### EXERCISE PROMPT
Looking at the listing below, retype exactly the lines starting at the one containing "environmentally sound management" and ending at the one containing "spraying in specific", both included, and nothing else.

### DATASET EXTRACT
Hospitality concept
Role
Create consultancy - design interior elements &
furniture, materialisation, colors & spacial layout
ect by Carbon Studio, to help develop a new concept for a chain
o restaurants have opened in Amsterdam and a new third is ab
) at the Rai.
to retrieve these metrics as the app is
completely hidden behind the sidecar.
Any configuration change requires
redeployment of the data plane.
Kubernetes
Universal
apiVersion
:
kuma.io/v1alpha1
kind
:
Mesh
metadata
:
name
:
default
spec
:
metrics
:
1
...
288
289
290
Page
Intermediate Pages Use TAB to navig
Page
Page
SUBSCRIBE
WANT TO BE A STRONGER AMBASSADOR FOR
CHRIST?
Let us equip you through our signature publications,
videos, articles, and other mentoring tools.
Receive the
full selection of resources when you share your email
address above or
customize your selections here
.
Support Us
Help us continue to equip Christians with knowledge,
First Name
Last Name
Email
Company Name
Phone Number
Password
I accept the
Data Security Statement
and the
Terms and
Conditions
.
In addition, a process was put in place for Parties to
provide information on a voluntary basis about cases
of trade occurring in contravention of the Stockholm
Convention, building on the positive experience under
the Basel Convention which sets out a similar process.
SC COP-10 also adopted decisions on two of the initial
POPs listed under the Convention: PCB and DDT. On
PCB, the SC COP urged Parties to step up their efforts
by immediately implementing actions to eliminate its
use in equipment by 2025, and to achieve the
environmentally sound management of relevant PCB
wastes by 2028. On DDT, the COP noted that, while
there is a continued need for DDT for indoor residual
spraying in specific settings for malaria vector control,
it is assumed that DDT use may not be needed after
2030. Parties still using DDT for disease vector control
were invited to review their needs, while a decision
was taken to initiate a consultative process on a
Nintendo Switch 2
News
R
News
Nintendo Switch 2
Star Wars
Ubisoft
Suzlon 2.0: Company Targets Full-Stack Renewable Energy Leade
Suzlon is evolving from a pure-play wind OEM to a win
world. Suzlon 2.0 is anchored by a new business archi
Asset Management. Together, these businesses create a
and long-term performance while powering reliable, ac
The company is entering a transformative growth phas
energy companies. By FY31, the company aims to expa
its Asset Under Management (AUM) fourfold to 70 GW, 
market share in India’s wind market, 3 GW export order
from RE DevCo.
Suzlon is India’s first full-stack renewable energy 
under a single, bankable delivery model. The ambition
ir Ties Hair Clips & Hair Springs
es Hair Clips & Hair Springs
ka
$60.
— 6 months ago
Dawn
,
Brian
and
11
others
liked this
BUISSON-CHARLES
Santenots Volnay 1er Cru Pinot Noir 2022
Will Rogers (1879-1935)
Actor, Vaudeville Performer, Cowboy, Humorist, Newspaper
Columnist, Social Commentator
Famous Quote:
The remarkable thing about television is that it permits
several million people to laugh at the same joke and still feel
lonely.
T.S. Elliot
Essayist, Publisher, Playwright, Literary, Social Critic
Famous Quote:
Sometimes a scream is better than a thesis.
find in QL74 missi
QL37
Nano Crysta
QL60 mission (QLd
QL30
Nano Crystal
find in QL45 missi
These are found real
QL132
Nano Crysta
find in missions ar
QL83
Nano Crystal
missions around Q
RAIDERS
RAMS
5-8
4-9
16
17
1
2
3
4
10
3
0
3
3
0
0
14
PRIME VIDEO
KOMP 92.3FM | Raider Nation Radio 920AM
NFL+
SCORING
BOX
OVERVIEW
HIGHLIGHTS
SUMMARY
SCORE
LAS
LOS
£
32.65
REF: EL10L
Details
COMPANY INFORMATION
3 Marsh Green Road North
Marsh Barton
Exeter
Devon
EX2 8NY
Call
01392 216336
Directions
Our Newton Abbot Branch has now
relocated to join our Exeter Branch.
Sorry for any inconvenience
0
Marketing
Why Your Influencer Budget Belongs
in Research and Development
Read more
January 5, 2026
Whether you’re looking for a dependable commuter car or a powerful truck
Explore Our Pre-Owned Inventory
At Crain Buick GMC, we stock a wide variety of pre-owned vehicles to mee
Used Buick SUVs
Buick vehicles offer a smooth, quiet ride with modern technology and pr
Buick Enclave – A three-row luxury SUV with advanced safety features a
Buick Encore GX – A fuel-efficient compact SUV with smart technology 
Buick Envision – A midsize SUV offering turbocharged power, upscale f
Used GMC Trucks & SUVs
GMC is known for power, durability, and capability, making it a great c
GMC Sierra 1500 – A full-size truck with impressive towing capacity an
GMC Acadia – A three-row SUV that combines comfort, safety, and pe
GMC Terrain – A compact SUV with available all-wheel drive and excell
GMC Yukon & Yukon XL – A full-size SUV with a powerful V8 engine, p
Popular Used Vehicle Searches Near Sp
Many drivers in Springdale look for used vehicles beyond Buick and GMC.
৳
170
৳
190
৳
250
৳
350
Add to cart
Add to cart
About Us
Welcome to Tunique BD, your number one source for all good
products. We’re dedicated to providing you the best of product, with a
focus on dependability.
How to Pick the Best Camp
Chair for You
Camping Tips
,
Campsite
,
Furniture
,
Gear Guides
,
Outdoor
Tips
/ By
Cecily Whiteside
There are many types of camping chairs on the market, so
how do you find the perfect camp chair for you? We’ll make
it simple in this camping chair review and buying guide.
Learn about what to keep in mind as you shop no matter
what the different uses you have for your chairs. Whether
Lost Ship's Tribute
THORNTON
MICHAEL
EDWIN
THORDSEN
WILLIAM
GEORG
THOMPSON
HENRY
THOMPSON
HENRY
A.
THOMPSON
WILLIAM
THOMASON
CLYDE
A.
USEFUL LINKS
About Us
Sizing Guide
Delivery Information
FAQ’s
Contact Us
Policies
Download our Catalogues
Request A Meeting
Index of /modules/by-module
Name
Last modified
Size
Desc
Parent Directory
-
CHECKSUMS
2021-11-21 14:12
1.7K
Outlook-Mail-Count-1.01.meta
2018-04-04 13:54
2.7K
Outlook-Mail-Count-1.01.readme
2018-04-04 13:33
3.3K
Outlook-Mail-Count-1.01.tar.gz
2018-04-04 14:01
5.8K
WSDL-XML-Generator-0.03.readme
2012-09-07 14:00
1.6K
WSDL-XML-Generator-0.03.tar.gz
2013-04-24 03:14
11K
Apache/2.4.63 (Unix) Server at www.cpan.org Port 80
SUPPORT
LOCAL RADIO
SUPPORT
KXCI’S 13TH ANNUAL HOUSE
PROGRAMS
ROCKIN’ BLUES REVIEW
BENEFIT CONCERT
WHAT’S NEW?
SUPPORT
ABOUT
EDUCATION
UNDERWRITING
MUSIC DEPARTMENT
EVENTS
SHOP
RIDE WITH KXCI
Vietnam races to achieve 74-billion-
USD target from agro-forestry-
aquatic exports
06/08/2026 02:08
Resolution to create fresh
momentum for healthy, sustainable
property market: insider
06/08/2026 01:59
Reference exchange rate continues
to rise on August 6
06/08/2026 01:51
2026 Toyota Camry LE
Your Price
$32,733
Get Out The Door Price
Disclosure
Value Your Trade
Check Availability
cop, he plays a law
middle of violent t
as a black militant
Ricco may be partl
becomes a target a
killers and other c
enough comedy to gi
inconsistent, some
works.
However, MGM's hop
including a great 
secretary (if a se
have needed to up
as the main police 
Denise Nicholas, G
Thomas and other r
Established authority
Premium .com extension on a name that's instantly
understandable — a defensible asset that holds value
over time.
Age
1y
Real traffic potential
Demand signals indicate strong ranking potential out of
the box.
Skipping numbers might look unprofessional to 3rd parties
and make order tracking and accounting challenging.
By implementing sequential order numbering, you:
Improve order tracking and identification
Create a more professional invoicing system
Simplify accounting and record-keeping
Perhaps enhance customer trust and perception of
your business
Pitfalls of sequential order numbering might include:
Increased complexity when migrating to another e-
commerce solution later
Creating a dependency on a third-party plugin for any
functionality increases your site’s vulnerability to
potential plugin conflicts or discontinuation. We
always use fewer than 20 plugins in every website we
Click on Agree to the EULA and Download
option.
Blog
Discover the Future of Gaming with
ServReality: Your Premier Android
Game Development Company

### YOUR RESPONSE
environmentally sound management of relevant PCB
wastes by 2028. On DDT, the COP noted that, while
there is a continued need for DDT for indoor residual
spraying in specific settings for malaria vector control,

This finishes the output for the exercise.